Policy focuses on high skills, high wages

Boosting regional development and lifting New Zealand’s economic performance toward a high-skilled high-income economy are key components of Labour’s immigration policy, released this morning.

“Labour is committed to immigration that not only meets economic priorities but which contributes to social objectives and to New Zealand’s vibrant multicultural society,” Immigration spokesperson Trevor Mallard says. “We need an economy that works for all New Zealanders, migrant and non-migrant.”

“Around half of permanent arrivals to New Zealand move to the Auckland region. We want to encourage people coming into the country to accept jobs or establish businesses in the regions, and we’ll do that by increasing the incentives to the points system.

“We are also concerned that a significant number of workers are being brought into New Zealand for relatively low-skilled jobs on low rates of pay. This not only leads to exploitation of these workers but undercuts the local labour market, pushing wages down for Kiwis.

“To address that Labour will require employers bringing in overseas workers to pay a living wage (after accommodation deductions) where the job offer forms part of the reason the application is accepted. This does not apply for the Recognised Seasonal Employer (RSE) or Pacific quota migrants.

“We will also ensure RSE workers are paid at the rate of at least the minimum wage plus $1.25 an hour, with accommodation provided in addition to wages. Employers in industries with skills shortages and low pay will be required to be involved in implementing training plans before they are given the right to bring in workers from overseas.

“Labour will review the Pacific quota to ensure they are working effectively and that Pacific families are not excluded from family reunification possibilities. We will also move to facilitate residence applications for people who have been legally in New Zealand on work visas since 2009, and for their families.
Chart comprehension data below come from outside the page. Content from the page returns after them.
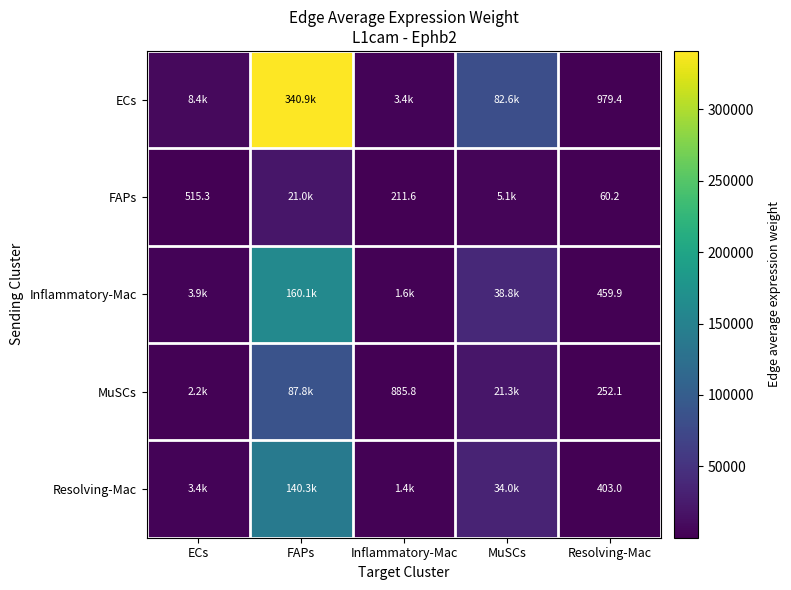

What is the average value of the ECs series?

87257.8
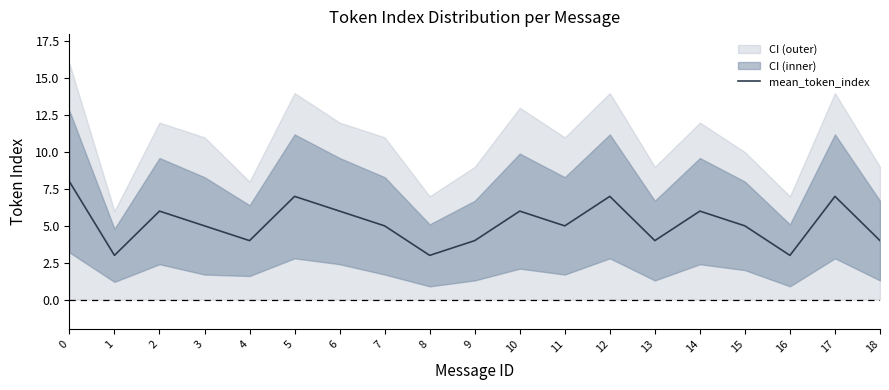

How many points are lower than both their immediate neighbors (excluding endpoints)?

6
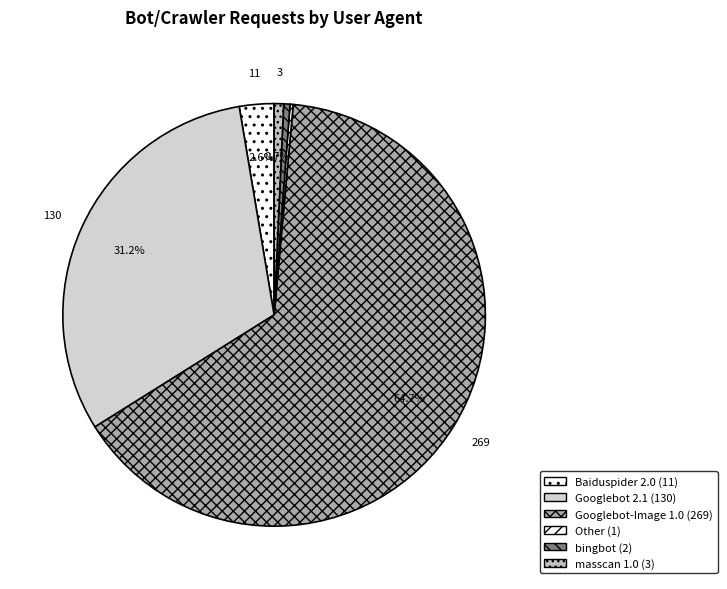

Count the number of slices in the pie.

6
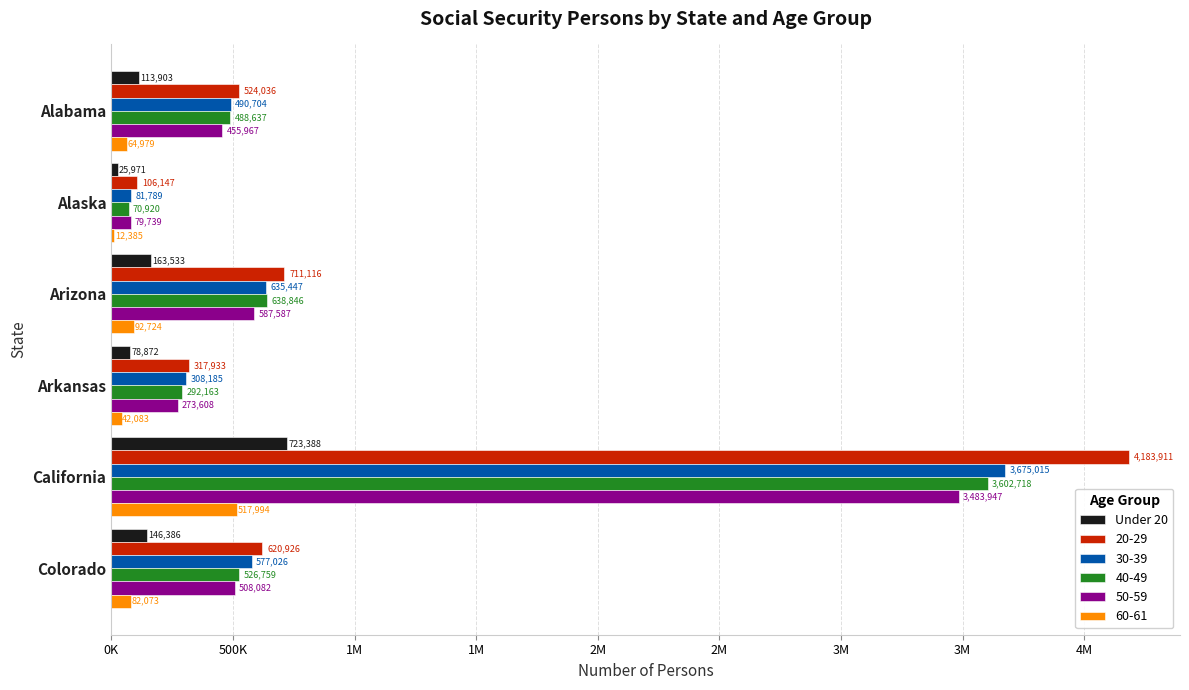

What are all the series names shown in the legend?

Under 20, 20-29, 30-39, 40-49, 50-59, 60-61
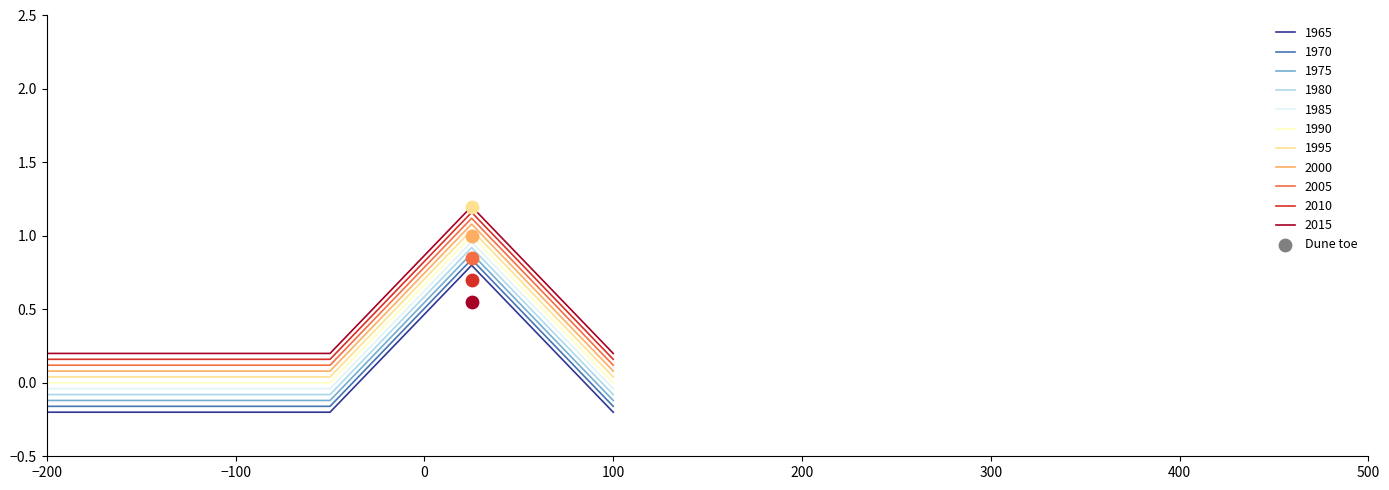

True or false: 1990 and 2015 cross at least once.

False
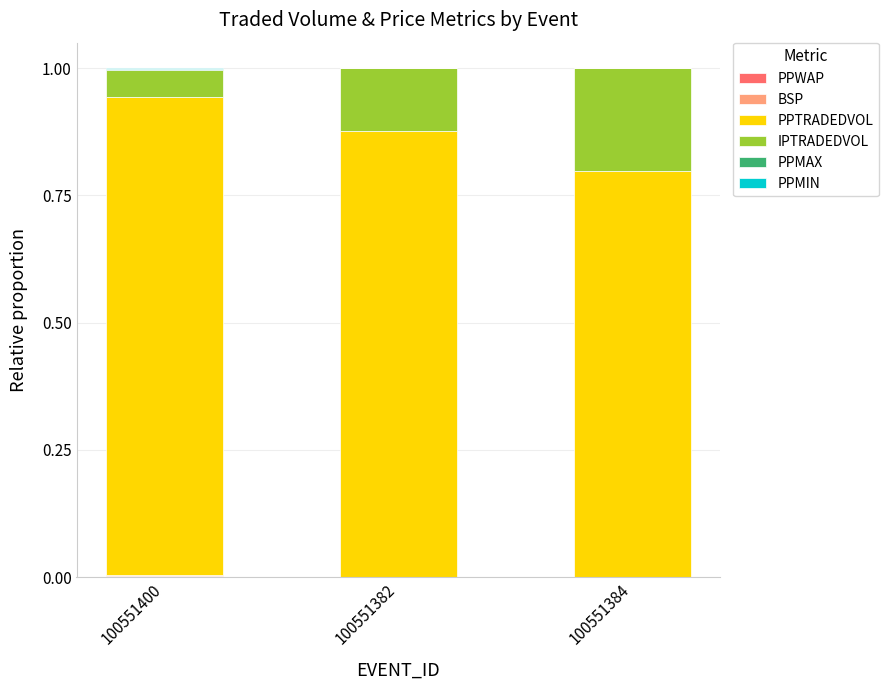

What is the label of the 1st bar from the left?

100551400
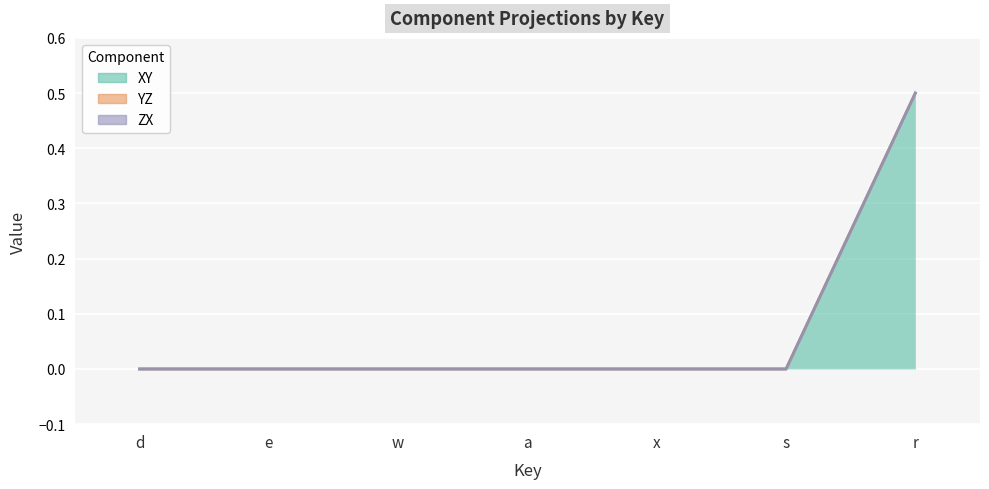

What is the label of the 7th point from the left?

r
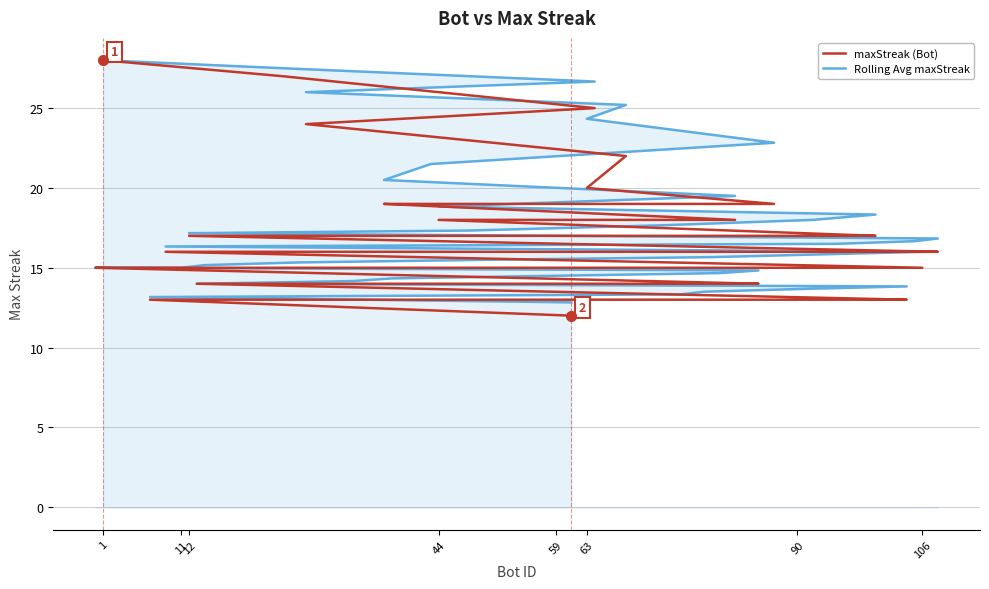

Which series has the largest total across all categories?

Rolling Avg maxStreak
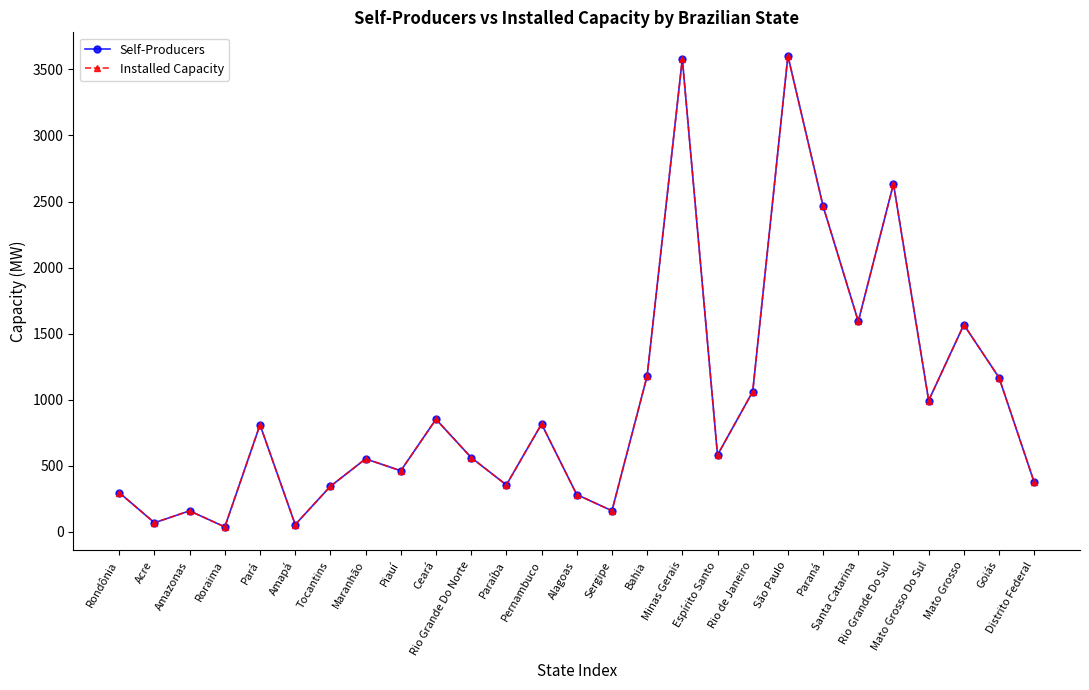

What is the label of the 3rd point from the left?

Amazonas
“Because Labour believes immigration flows should not fluctuate wildly and where possible should be counter cyclical we will smooth out peaks and troughs through mechanisms such as the points system.

“We will also progressively increase the refugee quota of 750 to 1000 once current migration pressures have eased.

“Labour is committed to an immigration system that acknowledges the important contributions new migrants have made and continue to make to New Zealand society,” Trevor Mallard said.